● Selected excerpt:
(INDIANA) Immigration attorneys and advocacy groups are raising urgent alarms over a sweeping plan to hold up to 2,000 ICE detainees at two Indiana sites—1,000 beds at the Miami Correctional Facility and at least 1,000 at Camp Atterbury—under agreements announced in August 2025 by the Department of Homeland Security and the State of Indiana. Officials say the move will repurpose existing capacity rather than build new structures, but legal groups warn the rapid scale-up could lock people far from counsel, disrupt families across the Midwest, and repeat past problems seen in earlier Indiana detention operations.
State leaders backing the expansion, including Governor Mike Braun, frame the project as a full partnership with federal immigration enforcement. “Indiana is not a safe haven for illegal immigration,” the governor said, emphasizing the state’s alignment with federal authorities. DHS Secretary Kristi Noem praised the partnership and argued it will help “remove the worst of the worst out of our country,” even urging people in the United States 🇺🇸 without status to “self deport now using the CBP Home App.” Advocates counter that large-scale detention often sweeps up people with long ties to local communities, asylum seekers, and parents with U.S.-born children.

Sites and capacity: Miami Correctional Facility and Camp Atterbury
At the heart of the plan is the Miami Correctional Facility, a maximum-security prison roughly 70 miles north of Indianapolis. Officials say up to 1,000 existing, unused beds will be set aside for immigration detention—no physical expansion, no new construction. The site is already being marketed inside state circles as the “Speedway Slammer.”
Meanwhile, the 34,000-acre Camp Atterbury, a National Guard post, is being prepared to receive at least another 1,000 ICE detainees, though questions remain about operational control and the intake schedule.
Expanding detention capacity under new federal funding
The buildout follows the federal “One Big Beautiful Bill,” sometimes called the MAGA-backed megabill, which set aside $170 billion for immigration enforcement and detention, including $45 billion for ICE detention expansion. According to analysis by VisaVerge.com, Indiana is now shifting from a limited ICE footprint to a regional hub, with capacity that could influence detention practices across the Midwest.
The agreements are being pursued under Section 287(g) of the Immigration and Nationality Act, which allows ICE to delegate certain enforcement powers to state and local officers.
Indiana officials say multiple state agencies will support the effort:
- Indiana Department of Homeland Security
- Indiana State Police
- Department of Correction
- Indiana National Guard
Federal officials note the plan aims to add beds quickly and cut transport times from arrest to detention. But key operational questions remain unanswered:
- Who will run day-to-day operations at Camp Atterbury?
- How will hearings be scheduled and staffed?
- When will intake actually begin?
As of August 13, 2025, there is still no public start date.
The state’s last major ICE site, Clay County Jail, drew lawsuits and criticism over conditions and inspection gaps. Advocates fear history could repeat itself on a larger scale. The ACLU and the Communities Not Cages Indiana Coalition are seeking clarity on oversight and inspection protocols, especially for the Miami Correctional Facility, where heavy security rules could further limit movement, phones, and visits.

● Supplied information:
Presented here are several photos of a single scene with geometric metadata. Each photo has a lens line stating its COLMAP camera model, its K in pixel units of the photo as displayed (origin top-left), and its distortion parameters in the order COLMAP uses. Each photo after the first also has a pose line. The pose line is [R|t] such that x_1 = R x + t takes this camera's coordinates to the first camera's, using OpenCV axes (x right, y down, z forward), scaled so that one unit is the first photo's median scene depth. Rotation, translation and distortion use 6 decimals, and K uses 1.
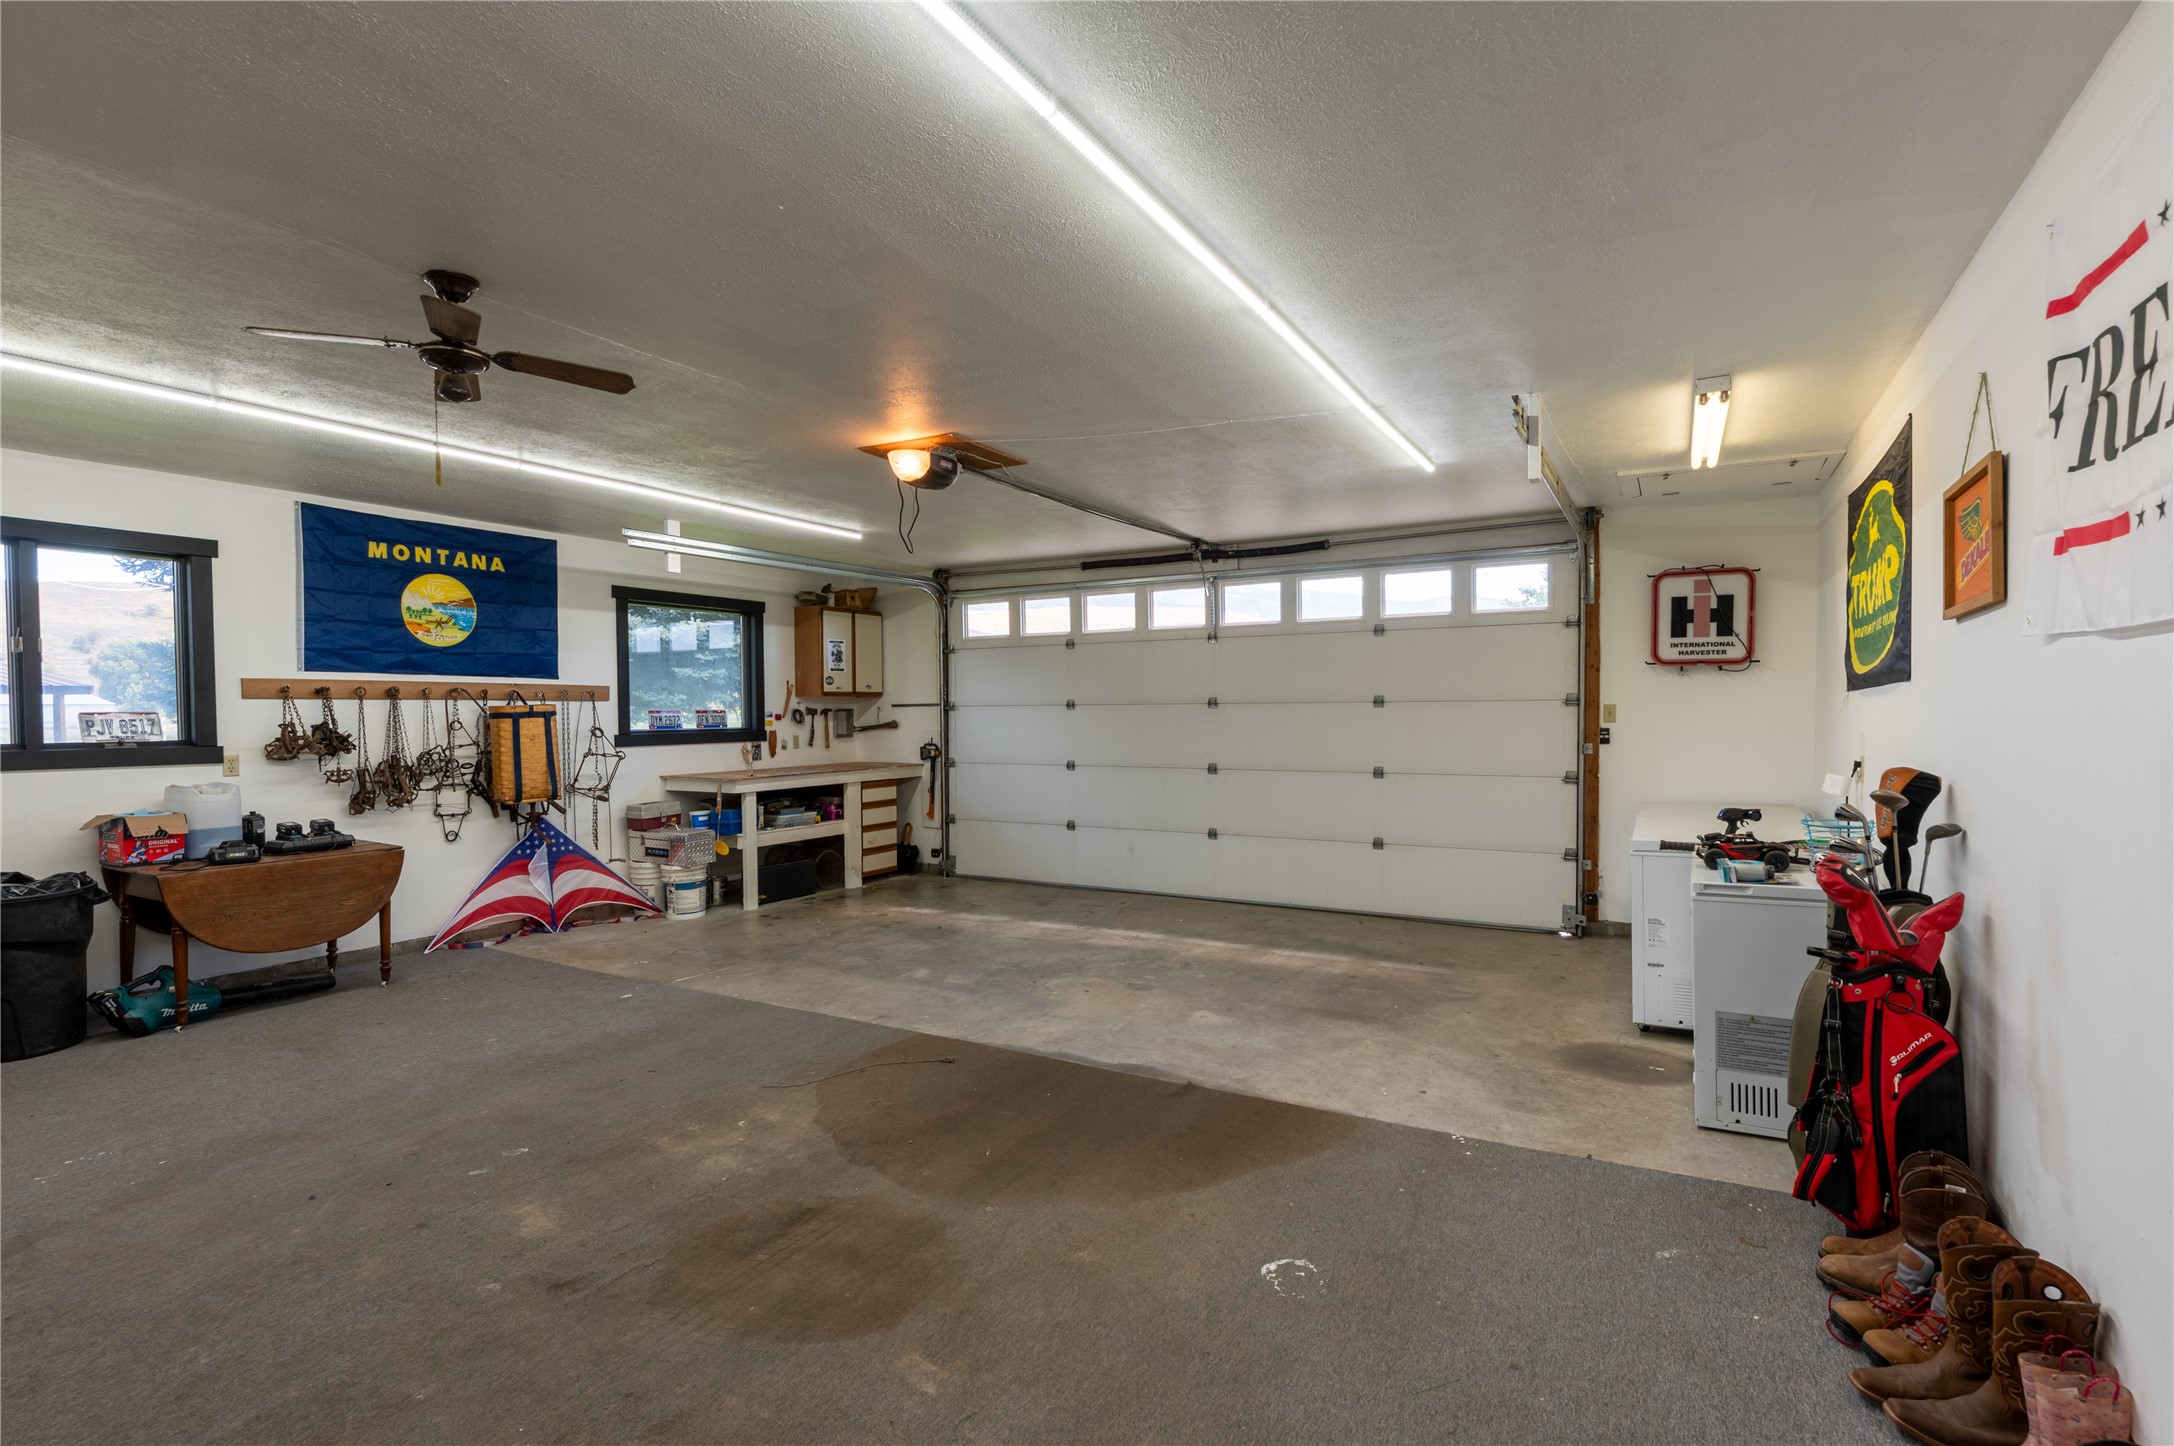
lens RADIAL K [[1025.9, 0, 1086.9], [0, 1025.9, 732.8], [0, 0, 1]] dist [-0.001356, -0.000104]
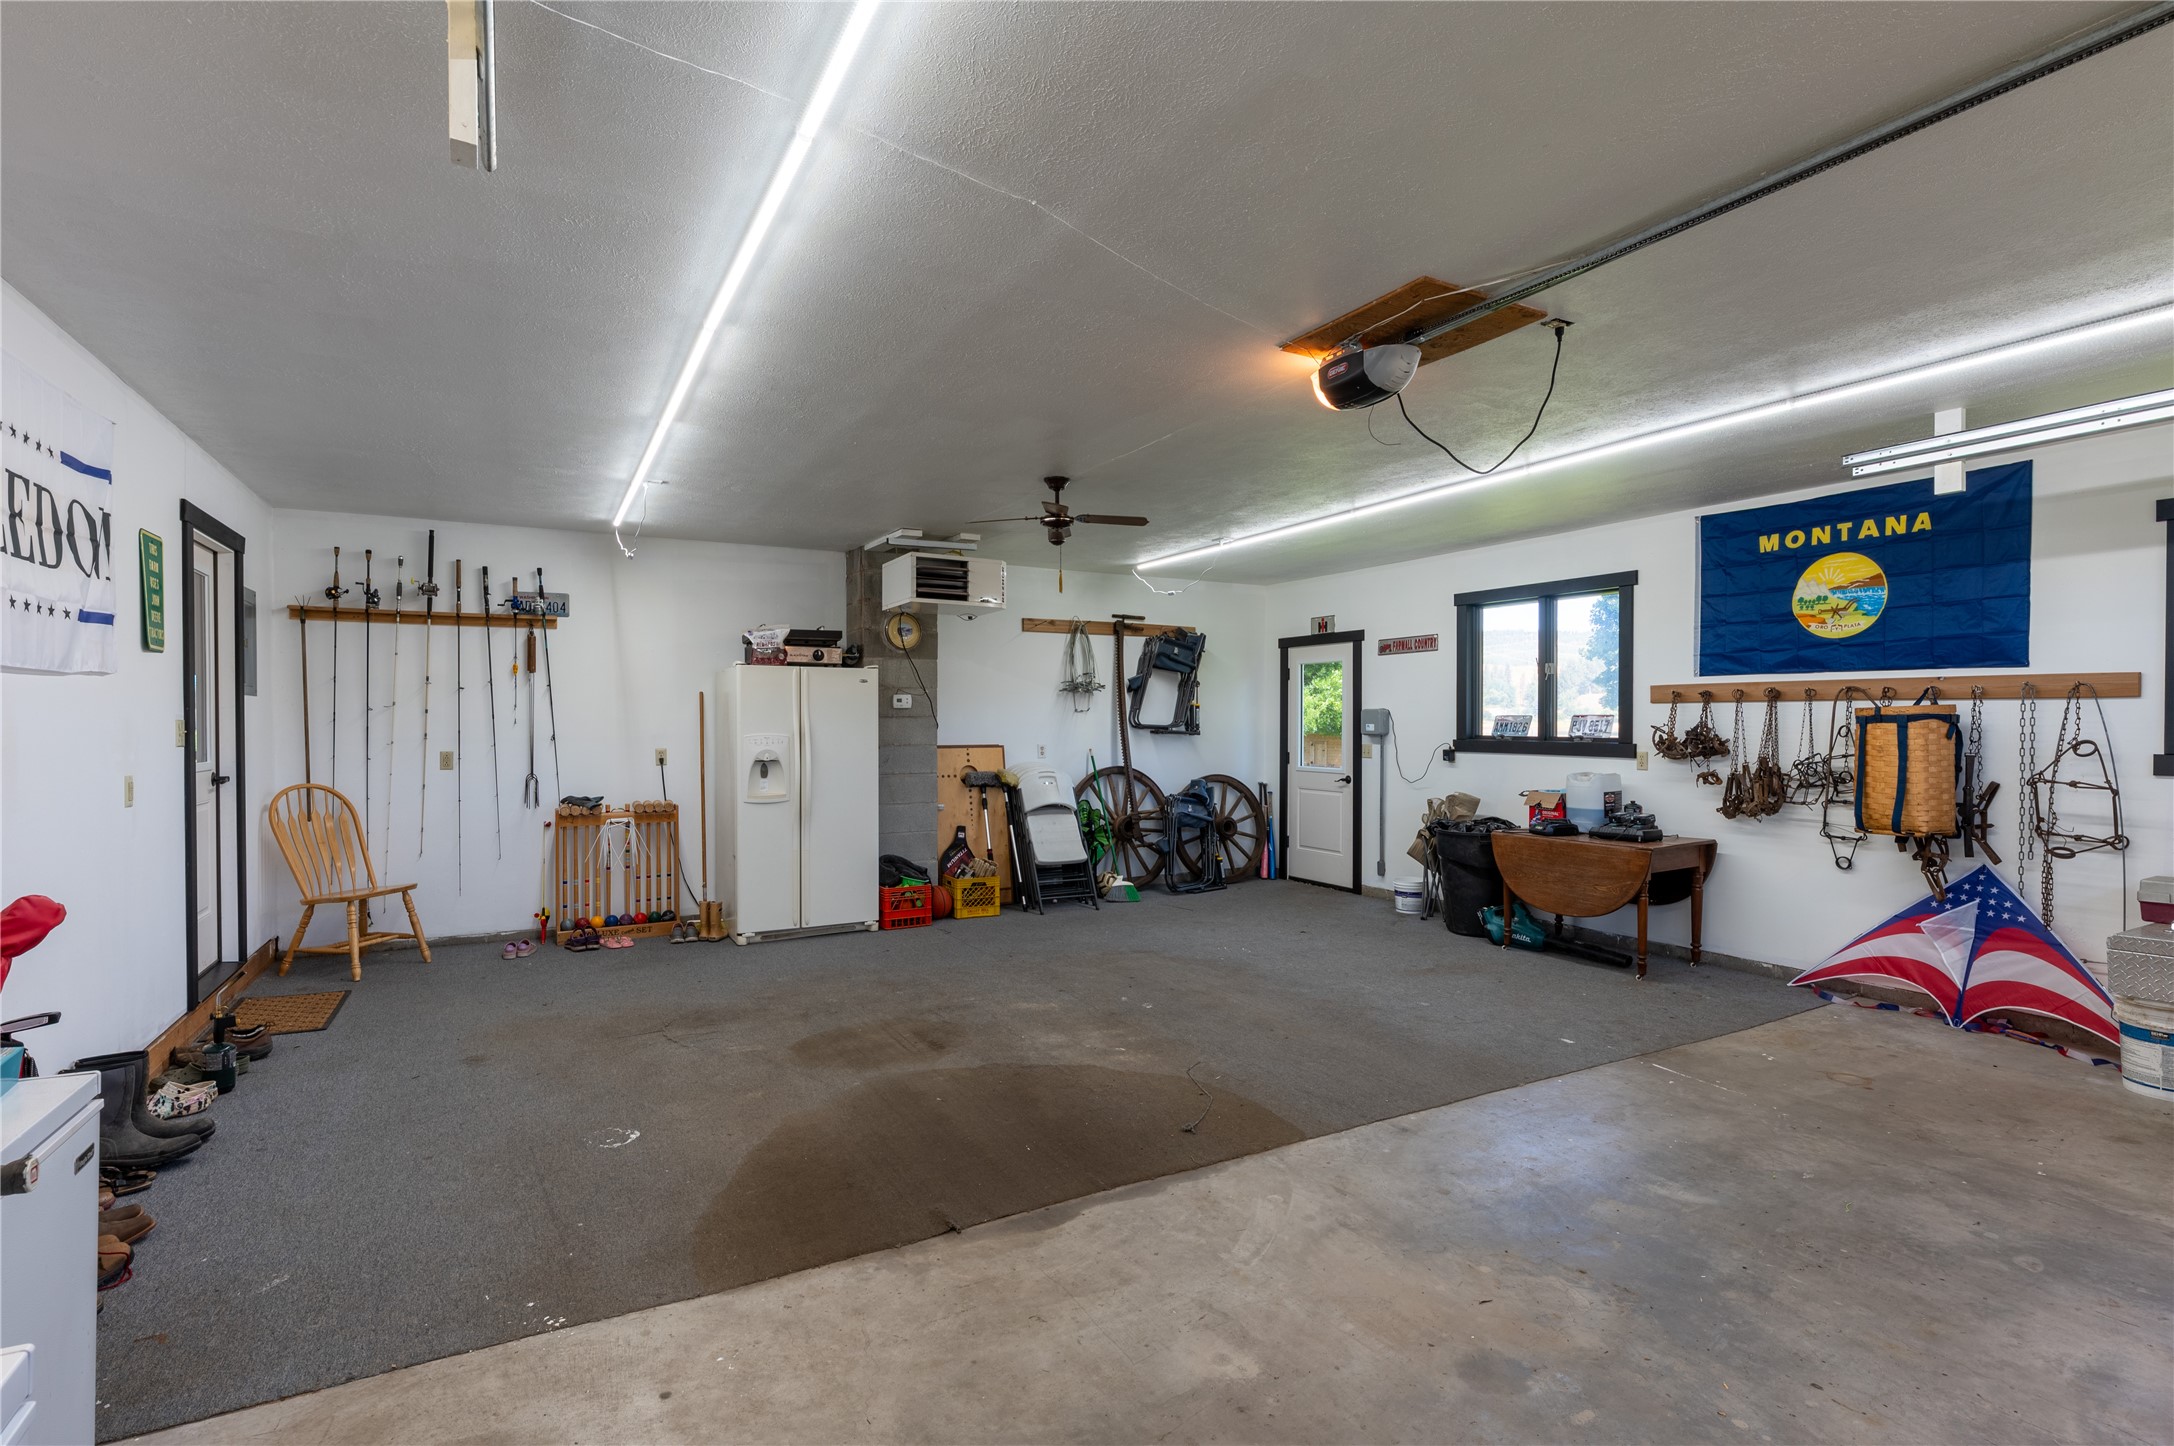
lens RADIAL K [[1025.9, 0, 1086.9], [0, 1025.9, 732.8], [0, 0, 1]] dist [-0.001356, -0.000104]
pose [[-0.515609, 0.016797, -0.856659, 0.477287], [-0.016610, 0.999424, 0.029593, -0.023269], [0.856663, 0.029487, -0.515033, 1.030212]]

● Questions on the material:
(A) Name every state agency that the article on planned ICE detention sites in Indiana says will support the effort.
(B) Resume the article on planned ICE detention sites in Indiana, picking up after its final sentence.

● Responses to the tasks:
(A)
- Indiana Department of Homeland Security
- Indiana State Police
- Department of Correction
- Indiana National Guard

(B)
Access to counsel and oversight questions
Lawyers point to a recurring problem with detention sites placed far from urban legal hubs: access to counsel. The Miami Correctional Facility’s distance from Indianapolis means longer drives, less flexibility for in-person visits, and fewer opportunities to document conditions.
Phone and video are helpful, but attorneys stress they never fully replace face-to-face meetings—especially when building trust with people who may be traumatized or fearful.
Key concerns include:
- Whether legal teams will receive prompt, private access for confidential calls and video meetings.
- How frequently immigration judges will hold hearings on site or by video, and whether families can attend.
- Which agency—DHS or the Indiana Department of Correction—will control daily operations and visitation rules.
- Whether community observers and elected officials will be allowed to conduct oversight visits.
Officials have floated remote tools like ICE’s Virtual Attorney Visitation Program, which could support video calls and document sharing. Yet attorneys argue these systems only work if the facility ensures:
- reliable internet connections,
- confidential spaces,
- scheduling that respects court deadlines.
Without those basics, people can miss filings or fail to present evidence, increasing the risk of wrongful deportation.
Access to timely, confidential legal counsel is a central safeguard. Distance and operational barriers can turn procedural delays into life-changing outcomes.
What it means for families and communities
Advocates say larger detention capacity will likely bring more arrests and longer stays, heightening strain on families and legal providers. Mixed-status households may face sudden separations if a parent is detained, forcing quick decisions on childcare, rent, and transport for visits.
In rural settings, even getting to a facility can be the hardest step—especially for those without cars or paid time off.
Community reactions are mixed:
- Some residents welcome the law-and-order message and potential jobs tied to staffing and services.
- Others fear reputational damage and the moral cost of turning local institutions into detention hubs.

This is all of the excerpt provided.